Mastitis remains the most common cause of antimicrobial drug therapy for cows on U.S. dairy farms. In 2014, 21.7% of cows were treated for mastitis using antimicrobial drugs.21 If this use represents the majority of all U.S.

dairy herds, with approximately 9 million dairy cows, then nearly 1.9 million mastitis cases are treated annually. Surveys from Wisconsin and Canada estimated that between two and four doses of intramammary infusions are used per cow per year; this means that on a 1000-cow dairy, an average of 5 to 10 doses of intramammary antimicrobials would be administered daily.398,399 Antimicrobial therapy benefits animal health and well-being, but economic losses associated with antimicrobial therapy of mastitis include drug and veterinary expenses, extended labor, and most importantly, discarded milk.400 Unwarranted antimicrobial use in dairy cattle can result in residue violations in milk and meat and erode consumer confidence in the safety of dairy foods.

To date, the risk of emerging antimicrobial resistance among bovine mastitis pathogens has been low, particularly for drugs with high therapeutic value in human medicine.401-403 Nonethe­less, prudent administration of antimicrobials is needed on dairy farms, similar to stewardship of antimicrobial resources as advocated in human medicine.

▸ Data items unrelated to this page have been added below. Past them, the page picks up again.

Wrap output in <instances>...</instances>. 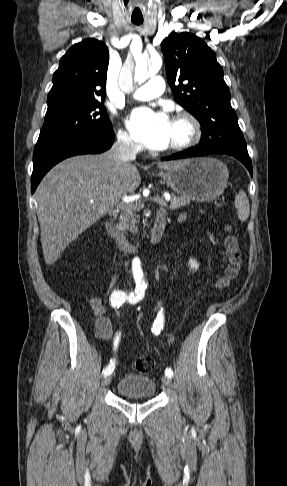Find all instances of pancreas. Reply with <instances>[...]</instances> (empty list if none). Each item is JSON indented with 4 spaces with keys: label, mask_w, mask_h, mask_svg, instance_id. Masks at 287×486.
Returning a JSON list of instances; mask_svg holds the SVG:
<instances>
[{
    "label": "pancreas",
    "mask_w": 287,
    "mask_h": 486,
    "mask_svg": "<svg viewBox=\"0 0 287 486\" xmlns=\"http://www.w3.org/2000/svg\"><path fill=\"white\" fill-rule=\"evenodd\" d=\"M171 201L168 209L175 210L182 206H185L190 203V200L183 197H177L174 194H171ZM122 212L119 218L118 227L122 231H130L132 233L138 232L139 223V215L136 214L138 210V204H128L121 207Z\"/></svg>",
    "instance_id": "pancreas-1"
}]
</instances>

Responsible antimicrobial stewardship minimizes the emergence and dissemination of antimicrobial resistance among pathogens and preserves the therapeutic integrity of the drugs.

Mastitis therapy is often initiated empirically, without consideration of case risk factors for efficacy, and as a substitute for an integrated mastitis control program.140,404 Standardizing mastitis therapeutic protocols should diminish spontaneous “cow-side” biases and establish uniformity for therapeutic regimens.

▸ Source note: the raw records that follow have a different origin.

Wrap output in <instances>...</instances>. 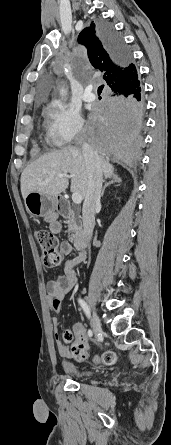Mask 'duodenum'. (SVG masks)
I'll return each mask as SVG.
<instances>
[{
	"label": "duodenum",
	"mask_w": 171,
	"mask_h": 445,
	"mask_svg": "<svg viewBox=\"0 0 171 445\" xmlns=\"http://www.w3.org/2000/svg\"><path fill=\"white\" fill-rule=\"evenodd\" d=\"M57 208L60 215H66L70 212V206L67 200L59 198ZM75 245L78 249L83 250L87 243V237L83 232H80L75 237Z\"/></svg>",
	"instance_id": "1"
}]
</instances>
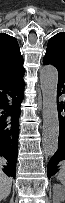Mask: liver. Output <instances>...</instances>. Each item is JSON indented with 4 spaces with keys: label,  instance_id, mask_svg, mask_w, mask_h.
Masks as SVG:
<instances>
[{
    "label": "liver",
    "instance_id": "liver-1",
    "mask_svg": "<svg viewBox=\"0 0 65 203\" xmlns=\"http://www.w3.org/2000/svg\"><path fill=\"white\" fill-rule=\"evenodd\" d=\"M1 164H5L6 160L4 158L0 159ZM12 186V179L6 176L4 173H0V199H6L10 192Z\"/></svg>",
    "mask_w": 65,
    "mask_h": 203
}]
</instances>
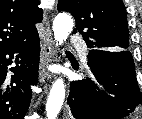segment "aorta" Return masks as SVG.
<instances>
[{"label":"aorta","instance_id":"1","mask_svg":"<svg viewBox=\"0 0 142 119\" xmlns=\"http://www.w3.org/2000/svg\"><path fill=\"white\" fill-rule=\"evenodd\" d=\"M54 39L61 45L68 38L73 29V19L69 14L60 13L53 21ZM65 99V85L62 78H58L52 85L46 103L47 119H56Z\"/></svg>","mask_w":142,"mask_h":119}]
</instances>
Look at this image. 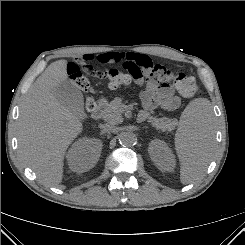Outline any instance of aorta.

However, farmer therapeutic decisions often differ from veterinary recommendations.405 In a Wisconsin study across 51 herds, nearly a quarter of cows treated received an additional secondary treatment because of perceived lack of response to the initial treatment.404 The majority of intramammary treatments were administered to cows with a microbiological diagnosis of no growth or E. coli, two culture outcomes that are not likely to benefit from therapy. In addition, in a survey of more than 600 herds from Michigan, Pennsylvania, and Florida, only about half of the respondents stated that they “frequently or always” record treatments or review treatment records before administering mastitis therapy.406 In addition, more than 80% of the herds reported that they rarely or never use bacteriologic results for mastitis therapy decisions.

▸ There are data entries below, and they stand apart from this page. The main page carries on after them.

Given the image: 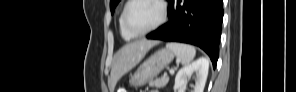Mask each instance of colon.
<instances>
[{
    "instance_id": "colon-1",
    "label": "colon",
    "mask_w": 296,
    "mask_h": 92,
    "mask_svg": "<svg viewBox=\"0 0 296 92\" xmlns=\"http://www.w3.org/2000/svg\"><path fill=\"white\" fill-rule=\"evenodd\" d=\"M121 91H122V92H125V90H124V89H122Z\"/></svg>"
}]
</instances>
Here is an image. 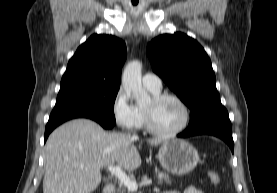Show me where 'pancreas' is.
<instances>
[{"instance_id": "1", "label": "pancreas", "mask_w": 277, "mask_h": 193, "mask_svg": "<svg viewBox=\"0 0 277 193\" xmlns=\"http://www.w3.org/2000/svg\"><path fill=\"white\" fill-rule=\"evenodd\" d=\"M157 178H158L159 184H162V183H166V184L171 183L170 177H169V175L166 172H160V171H158ZM117 193H127L126 186H124L122 183H120L119 187L117 189Z\"/></svg>"}]
</instances>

Risk factors that decrease therapeutic efficacy include increasing (1) age of the cow, (2) preexisting SCC before treatment, (3) duration of infection, (4) number of quarters infected, and (5) S. aureus infections.205,223,407 In particular, chronic infections have poor therapeutic outcomes and may require extended duration of antimicrobial therapy.400 Thus to reduce antimicrobial use associated with mastitis, we need to change behaviors and attitudes of farm personnel to (1) use bacteriology to the best of herd labor abilities, (2) determine the history of the cow and identify cow-level risk factors that may affect the efficacy of therapy, and (3) apply standardized therapy protocols that are based on sound pharmacology.

A small proportion of cows can be responsible for a large proportion of clinical mastitis episodes in a herd. Thus antimicrobial therapy is unlikely to cure infections in glands with repeated bouts of clinical mastitis episodes. Many herds tend to unnecessarily lose time and money by treating “repeat offender” clinical mastitis cases. When coupled with the lack of bacteriologic culture, thus opening the door for treatment of unresponsive pathogens, most clinical mastitis may be treated unnecessarily on many dairy farms.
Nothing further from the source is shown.